Percussive maintenance, or "If in doubt, give it a clout"

May 05, 2016 11:11

Actually, I didn't, but I did consider the option.

On Tuesday, we were on the way to the Distraction Club monthly show in the Phoenix on Cavendish Square. We had arrived at Oxford Circus tube, and were walking along the corridor toward the escalators when I suddenly felt the weight on my shoulder go, and heard a thunk on the ground behind me. I looked round to see my Nikon D5100 DSLR had slipped out of its case and fallen to the tiled floor.

Hoping it was all okay, I picked it up, put it back in the case and zipped the flap properly shut before we proceeded to the pub.

Once at the destination, I could check it over. And that's when I discovered that though all the electronics appeared to work and nothing appeared chipped or cracked, the shutter wouldn't work. And so, swearing silently, the only pictures I took were with my phone.

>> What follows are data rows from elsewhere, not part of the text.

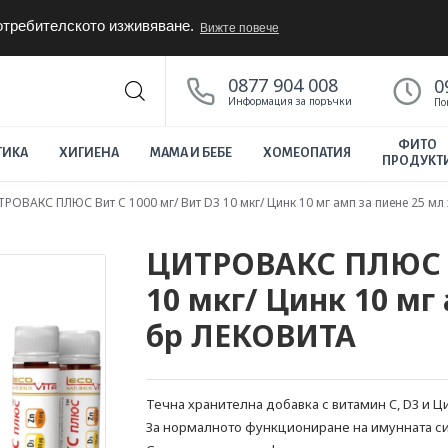
потребителското изживяване.
Вижте повече
0877 904 008
0
Информация за поръчки
По
ФИТО
ТИКА
ХИГИЕНА
МАМА И БЕБЕ
ХОМЕОПАТИЯ
ПРОДУКТ
РОВАКС ПЛЮС Вит C 1000 мг/ Вит D3 10 мкг/ Цинк 10 мг амп за пиене 25 мл
ЦИТРОВАКС ПЛЮС Ви
10 мкг/ Цинк 10 мг 
бр ЛЕКОВИТА
Течна хранителна добавка с витамин C, D3 и Ц
За нормалното функциониране на имунната си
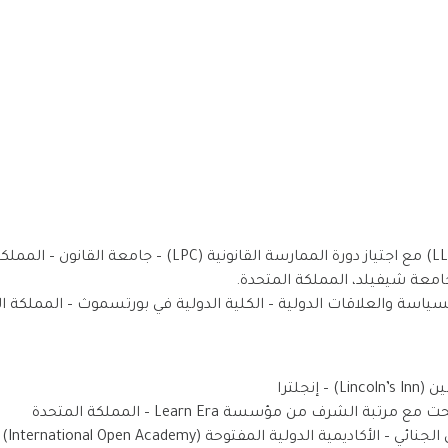
ياسة والعلاقات الدولية – الكلية الدولية في بورتسموث – المملكة ال
نجلترا
ة الشرف من مؤسسة Learn Era – المملكة المتحدة
كاديمية الدولية المفتوحة (International Open Academy)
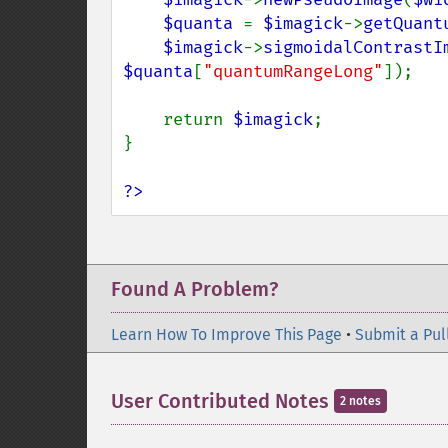
$quanta 
= 
$imagick
->
getQuant
$imagick
->
sigmoidalContrastI
$quanta
[
"quantumRangeLong"
]);

    return 
$imagick
; 

}

?>
Found A Problem?
Learn How To Improve This Page
•
Submit a Pul
User Contributed Notes
2 notes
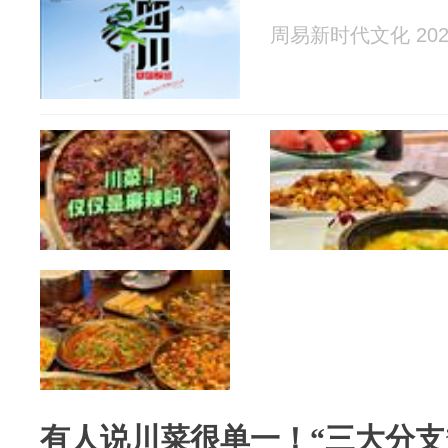
周易新时代文化 2026
有人说川菜很单一！“三大分支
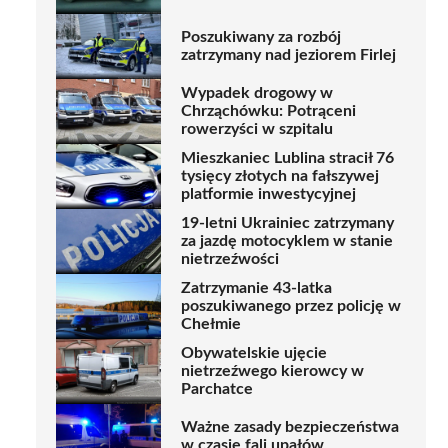
Poszukiwany za rozbój
zatrzymany nad jeziorem Firlej
Wypadek drogowy w
Chrząchówku: Potrąceni
rowerzyści w szpitalu
Mieszkaniec Lublina stracił 76
tysięcy złotych na fałszywej
platformie inwestycyjnej
19-letni Ukrainiec zatrzymany
za jazdę motocyklem w stanie
nietrzeźwości
Zatrzymanie 43-latka
poszukiwanego przez policję w
Chełmie
Obywatelskie ujęcie
nietrzeźwego kierowcy w
Parchatce
Ważne zasady bezpieczeństwa
w czasie fali upałów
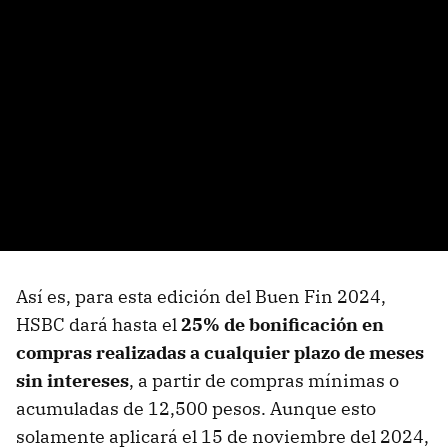
Así es, para esta edición del Buen Fin 2024,
HSBC dará hasta el
25% de bonificación en
compras realizadas a cualquier plazo de meses
sin intereses
, a partir de compras mínimas o
acumuladas de 12,500 pesos. Aunque esto
solamente aplicará el 15 de noviembre del 2024,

(The Nexus 6P does remarkably good work in a dimly-lit basement with moving targets, but it doesn't exactly have the same quality of picture)

Taking the lens off (a piece of equipment that had actually cost me more that the camera body when I originally bought it back in Kyoto in 2007), I looked inside the resulting aperture. The mirror wasn't moving properly when I pressed the shutter button. It quivered in place, but that was it.

Hello Google.

Well, it turns out that there are various possibilities, but one seemed to match what I could see. There's a plastic post that's supposed to stop the moving mirror from going too far when it springs forward and then back again, but the mirror had ridden up past it and was jammed on it. I stuck a jeweller's screwdriver in, wiggled a bit, and the mirror came loose. I pressed the shutter button, and everything was back to normal. Hooray and phew!